Along the borderline of the country a great many of these small, mystery-ray
transmitters will be fixed atop cast-iron posts or, perhaps, hidden on church towers
or tall buildings. The transmitters are so adjusted that their beams are radiated
at a slight angle into the sky. Any airplane flying through these invisible "feelers"
will reflect the beam back to earth. Since these beams obey the well known optical
law, that "the angle of reflection is equal to the angle of incidence," it is easy
to install a great many of these receivers in such close proximity that at least
one of them may be depended upon to pick up the reflected beam, regardless of how
high or how low the plane flies.
Tugboat being guided into a harbor.
Since the use of so many receivers might create some difficulties in controlling
them all at the same time (which is necessary for an efficient air defense) an automatic
system, operating similarly to the relays used in automatic telephony, to connect
two telephones without help of human hand, will be developed. The various transmitters
will be modulated by certain current impulses, and if such a succession of impulses
is received, the "telephone" relay will indicate the position of transmitter and
the receiver in operation upon a kind of annunciator.
These rays are produced by tiny split-plate magnetron tubes (The split-plate
magnetron is illustrated and described in considerable detail in the article, "Super-short
Radio Waves," which appeared in the October, 1934, issue of Radio-Craft. - Editor),
which are also used for the reception of these rays. The electro-magnet used for
these transmitters is of surprisingly small dimensions but produces (through the
application of a special high grade of iron) a remarkably strong magnetic field.

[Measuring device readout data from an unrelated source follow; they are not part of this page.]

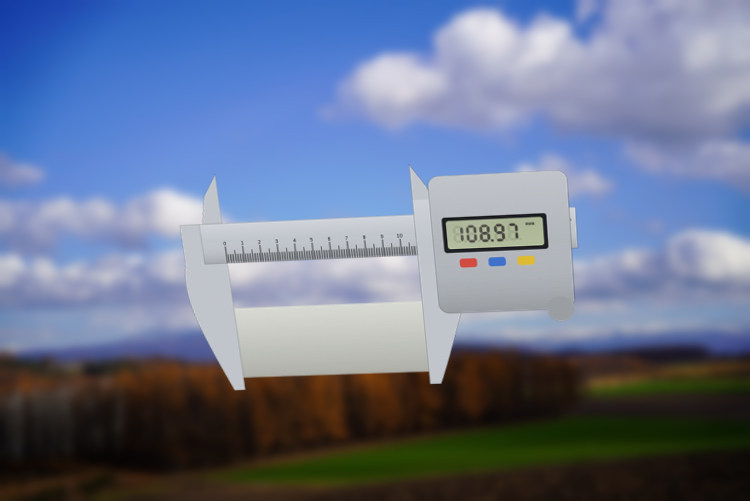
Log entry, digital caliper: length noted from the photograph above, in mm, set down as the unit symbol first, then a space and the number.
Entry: mm 108.97
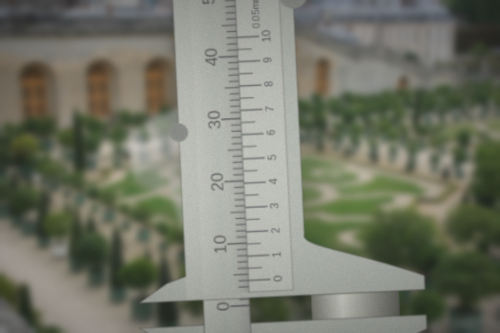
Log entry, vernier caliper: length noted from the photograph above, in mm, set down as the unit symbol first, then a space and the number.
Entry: mm 4.0
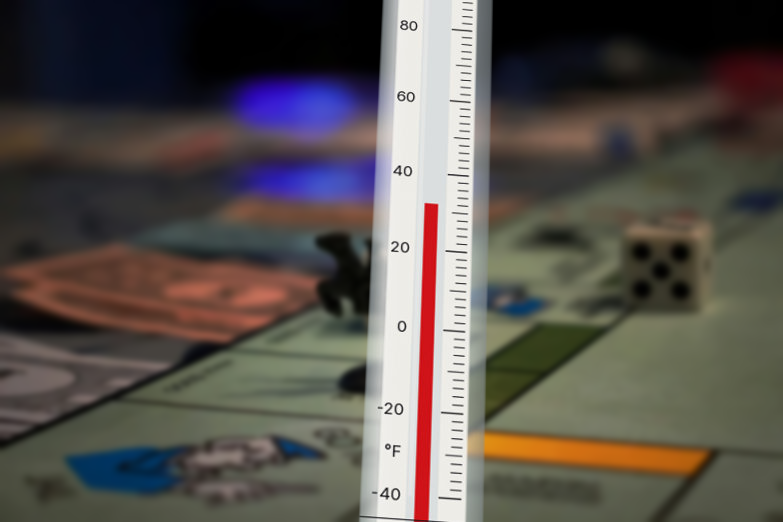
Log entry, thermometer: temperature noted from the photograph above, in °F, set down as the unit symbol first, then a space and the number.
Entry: °F 32
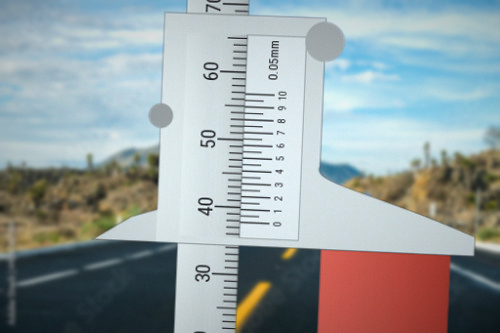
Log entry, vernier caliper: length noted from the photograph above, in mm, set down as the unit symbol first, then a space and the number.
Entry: mm 37.8
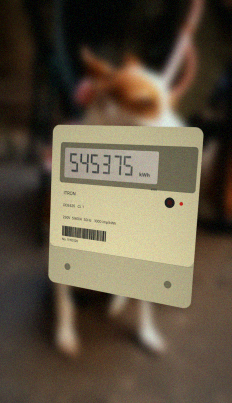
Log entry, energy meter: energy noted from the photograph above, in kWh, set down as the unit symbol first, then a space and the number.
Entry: kWh 545375
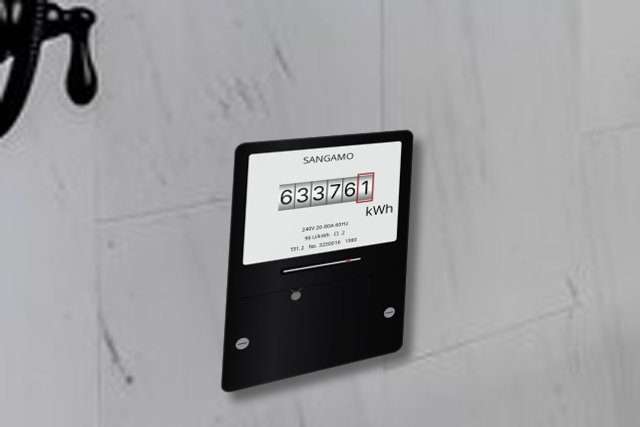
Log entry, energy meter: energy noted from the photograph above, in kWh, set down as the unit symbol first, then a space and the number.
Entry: kWh 63376.1
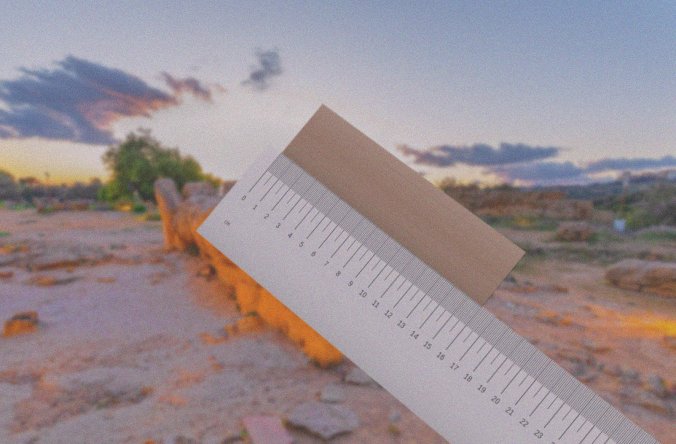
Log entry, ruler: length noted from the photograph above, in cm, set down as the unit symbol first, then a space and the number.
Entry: cm 16
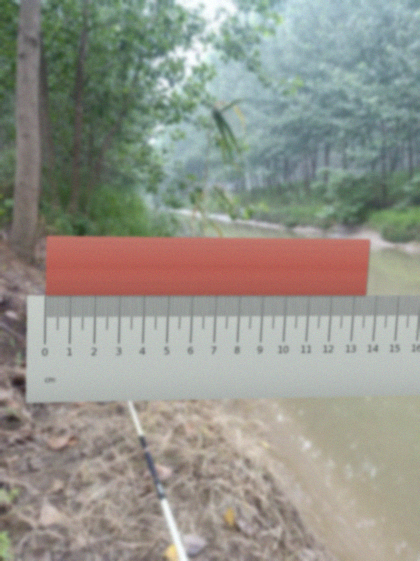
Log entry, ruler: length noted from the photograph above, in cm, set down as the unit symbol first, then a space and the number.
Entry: cm 13.5
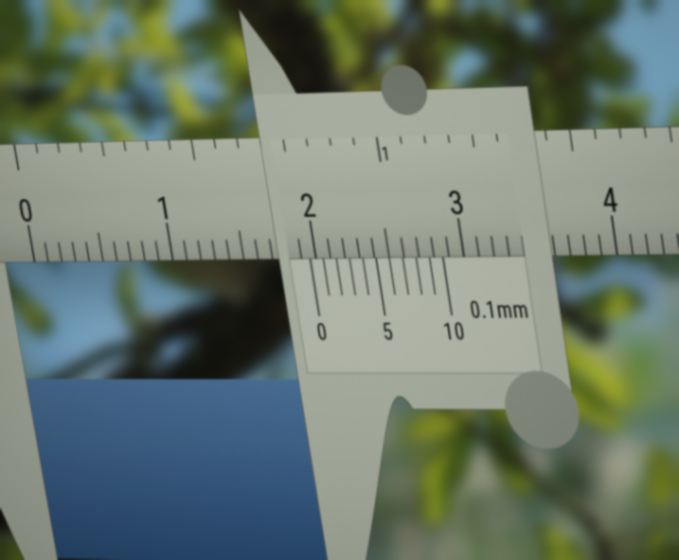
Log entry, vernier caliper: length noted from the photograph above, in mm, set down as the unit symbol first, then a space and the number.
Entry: mm 19.6
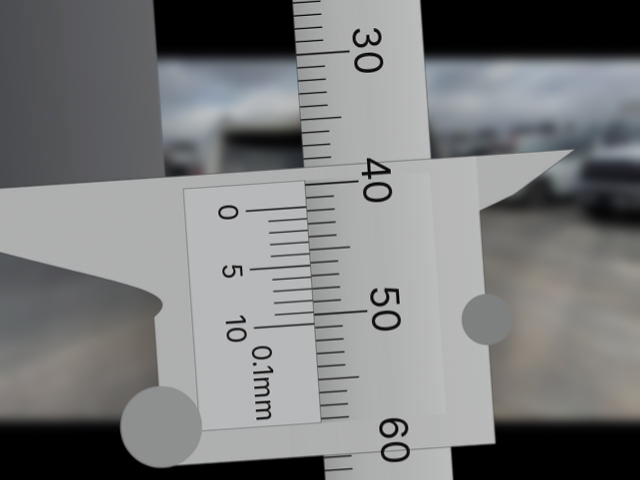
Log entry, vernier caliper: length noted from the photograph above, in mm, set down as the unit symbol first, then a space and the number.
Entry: mm 41.7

The new German ultra-ultra-short-wave receivers and transmitters have been developed
by the Drs. H. Scharlau and W. Runge, of the Telefunken Laboratories. As Dr. Runge
recently demonstrated, these newly utilized rays may be of great value in piloting
incoming ships into foggy harbors. For this purpose two parallel "running" beams
are radiated by two transmitters with any desired spread between them. Two receivers
are installed aboard the ship to be piloted which are connected to a pilot indicator
instrument by means of a bridge circuit. As long as the ship follows the proper
direction, the indicator of the pilot instrument will stay at the "on course" line.
If the ship shifts more to one side, thus leaving the proper direction, the field
strength of one of the very sharply concentrated beams will rise, while the other
beam will be received with decreasing strength.
The mystery-ray devices might also be useful for private telephone connections
between two points as far distant as sight is possible. If receiver and transmitter
are installed on high points, the maximum bridged distance will approach 50 miles.
The communication can be kept secret because no reception outside of the very narrow
"beam line" between transmitter and receiver is possible.